Task description
A single figure is required: the number of lines in the listing below containing the word "addresses".

Dataset
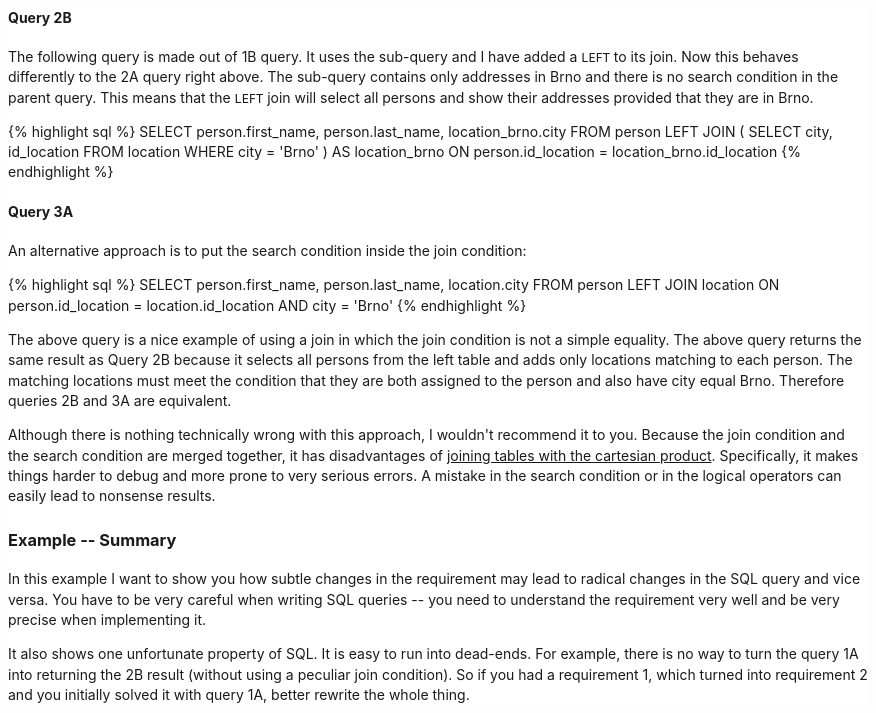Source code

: #### Query 2B
The following query is made out of 1B query. It uses the sub-query and
I have added a `LEFT` to its join. Now this behaves differently to the
2A query right above. The sub-query contains only addresses in
Brno and there is no search condition in the parent query. This means that the
`LEFT` join will select all persons and show their addresses provided that
they are in Brno.

{% highlight sql %}
SELECT person.first_name, person.last_name, location_brno.city
	FROM person
		LEFT JOIN (
			SELECT city, id_location
		FROM location
			WHERE city = 'Brno'
		) AS location_brno
ON person.id_location = location_brno.id_location
{% endhighlight %}

#### Query 3A
An alternative approach is to put the search condition inside the join
condition:

{% highlight sql %}
SELECT person.first_name, person.last_name, location.city
FROM
    person LEFT JOIN location
    ON person.id_location = location.id_location
        AND city = 'Brno'
{% endhighlight %}

The above query is a nice example of using a join in which the join condition
is not a simple equality.
The above query returns the same result as Query 2B because it selects
all persons from the left table and adds only locations matching to each person.
The matching locations must meet the condition that they are both assigned to the
person and also have city equal Brno. Therefore queries 2B and 3A are equivalent.

Although there is nothing technically wrong with this approach, I wouldn't
recommend it to you. Because the join condition and the search condition are merged together,
it has disadvantages of [joining tables with the cartesian product](/articles/sql-join/#cross-join).
Specifically,
it makes things harder to debug and more prone to very serious errors. A mistake in
the search condition or in the logical operators can easily lead to nonsense results.

### Example -- Summary
In this example I want to show you how subtle changes in the requirement may
lead to radical changes in the SQL query and vice versa. You have to be very
careful when writing SQL queries -- you need to understand the requirement very
well and be very precise when implementing it.

It also shows one unfortunate property of SQL. It is easy to run into dead-ends.
For example, there is no way to turn the query 1A into returning the
2B result (without using a peculiar join condition). So if you had a requirement
1, which turned into requirement 2 and you initially solved it with query 1A,
better rewrite the whole thing.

Response area
2